Il s’habilla et descendit. Dans la salle à manger, il trouva un fringant jeune homme en uniforme qui marchait de long en large. C’était le capitaine Gilbey. Strange se rappela l’avoir croisé au bal, un garçon à l’air intelligent et aux manières plaisantes. Il parut grandement soulagé de voir Strange, à qui il expliqua qu’un bâtiment s’était échoué sur un des hauts-fonds de Spithead. La situation était délicate : le Faux Prélat pouvait être renfloué sans grave avarie, ou non. Entre-temps, le préfet maritime adressait ses compliments à Mr Norrell et à Mr Strange, et les priait, l’un des deux ou tous les deux, de bien vouloir suivre le capitaine Gilbey pour voir s’ils pouvaient tenter quelque chose.

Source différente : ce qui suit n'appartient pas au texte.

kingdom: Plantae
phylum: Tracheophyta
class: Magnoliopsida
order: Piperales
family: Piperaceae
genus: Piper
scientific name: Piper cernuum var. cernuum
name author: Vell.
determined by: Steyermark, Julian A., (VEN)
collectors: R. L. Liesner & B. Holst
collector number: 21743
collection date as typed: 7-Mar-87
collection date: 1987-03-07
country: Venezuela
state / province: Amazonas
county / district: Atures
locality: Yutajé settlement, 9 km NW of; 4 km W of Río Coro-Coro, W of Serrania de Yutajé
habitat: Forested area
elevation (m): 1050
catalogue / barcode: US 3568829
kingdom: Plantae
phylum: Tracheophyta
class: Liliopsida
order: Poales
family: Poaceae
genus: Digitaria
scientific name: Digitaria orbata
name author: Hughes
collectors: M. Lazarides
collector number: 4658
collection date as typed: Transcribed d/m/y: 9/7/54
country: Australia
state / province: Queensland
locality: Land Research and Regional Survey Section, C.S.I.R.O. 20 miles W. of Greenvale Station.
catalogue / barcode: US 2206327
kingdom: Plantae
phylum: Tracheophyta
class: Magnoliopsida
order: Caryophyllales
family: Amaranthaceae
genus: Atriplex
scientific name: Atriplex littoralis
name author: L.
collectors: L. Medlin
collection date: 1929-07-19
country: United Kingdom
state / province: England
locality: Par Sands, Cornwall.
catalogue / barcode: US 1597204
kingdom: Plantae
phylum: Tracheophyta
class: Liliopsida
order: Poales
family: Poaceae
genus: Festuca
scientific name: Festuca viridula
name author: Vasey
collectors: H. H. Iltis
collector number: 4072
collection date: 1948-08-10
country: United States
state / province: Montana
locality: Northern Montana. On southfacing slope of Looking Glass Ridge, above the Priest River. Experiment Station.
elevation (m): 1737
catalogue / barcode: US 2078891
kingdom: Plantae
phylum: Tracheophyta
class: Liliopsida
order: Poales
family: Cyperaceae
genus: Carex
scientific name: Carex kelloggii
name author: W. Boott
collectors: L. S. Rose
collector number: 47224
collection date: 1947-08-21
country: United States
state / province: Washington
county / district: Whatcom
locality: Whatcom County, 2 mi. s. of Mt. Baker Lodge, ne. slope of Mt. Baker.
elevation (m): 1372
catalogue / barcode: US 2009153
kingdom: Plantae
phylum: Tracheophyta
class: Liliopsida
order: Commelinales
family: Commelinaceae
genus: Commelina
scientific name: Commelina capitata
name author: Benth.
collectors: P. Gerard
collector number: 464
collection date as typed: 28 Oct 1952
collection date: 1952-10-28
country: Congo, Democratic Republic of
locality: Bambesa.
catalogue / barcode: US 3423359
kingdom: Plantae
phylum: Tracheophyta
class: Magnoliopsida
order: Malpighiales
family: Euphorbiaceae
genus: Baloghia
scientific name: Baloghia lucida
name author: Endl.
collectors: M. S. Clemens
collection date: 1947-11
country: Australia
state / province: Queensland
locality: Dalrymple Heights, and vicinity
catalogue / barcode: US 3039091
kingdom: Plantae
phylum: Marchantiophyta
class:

Un cabriolet attendait devant La Couronne ; un des domestiques de l’hôtellerie tenait la bride du cheval. Strange et le capitaine Gilbey montèrent en voiture, et le capitaine Gilbey leur fit traverser la ville à vive allure. Celle-ci commençait à s’éveiller avec un air d’alarme et d’effervescence. Des fenêtres s’ouvraient ; des têtes en bonnet de nuit en sortaient pour brailler des questions ; les passants dans la rue criaient en réponse. Beaucoup de monde se hâtait dans la même direction que le cabriolet du capitaine Gilbey.
79
Parmi les formes de magie perpétrées par Strange et Norrell en 1810, citons : causer l’ensablement d’une zone maritime dans le golfe de Gascogne et l’apparition d’un immense bois d’arbres monstrueux (détruisant ainsi vingt navires français) ; provoquer des vents et des marées inhabituels pour dérouter les bâtiments français et détruire les récoltes et le bétail français ; façonner avec de la pluie flottes de guerre, villes fortifiées, personnages gigantesques, nuées d’anges, etc., afin d’effrayer, de troubler ou d’ensorceler les soldats et les marins français ; faire tomber la nuit alors que les Français attendaient le jour et vice versa.
Tous les articles ci-dessus sont cités dans le De generibus artium magicarum anglorum de Francis Sutton-Grove.
80
Le précédent ministre de la Guerre, Lord Castlereagh, s’était querellé violemment avec Mr Canning vers la fin de 1809. Les deux gentlemen s’étaient battus en duel, après quoi tous les deux avaient été obligés de donner leur démission du gouvernement. L’actuel ministre de la Guerre, Lord Liverpool, était en fait la même personne que Lord Hawkesbury, dont il a été question plus haut dans ces pages. Il avait renoncé à un titre pour en prendre un autre à la mort de son père, en décembre 1808.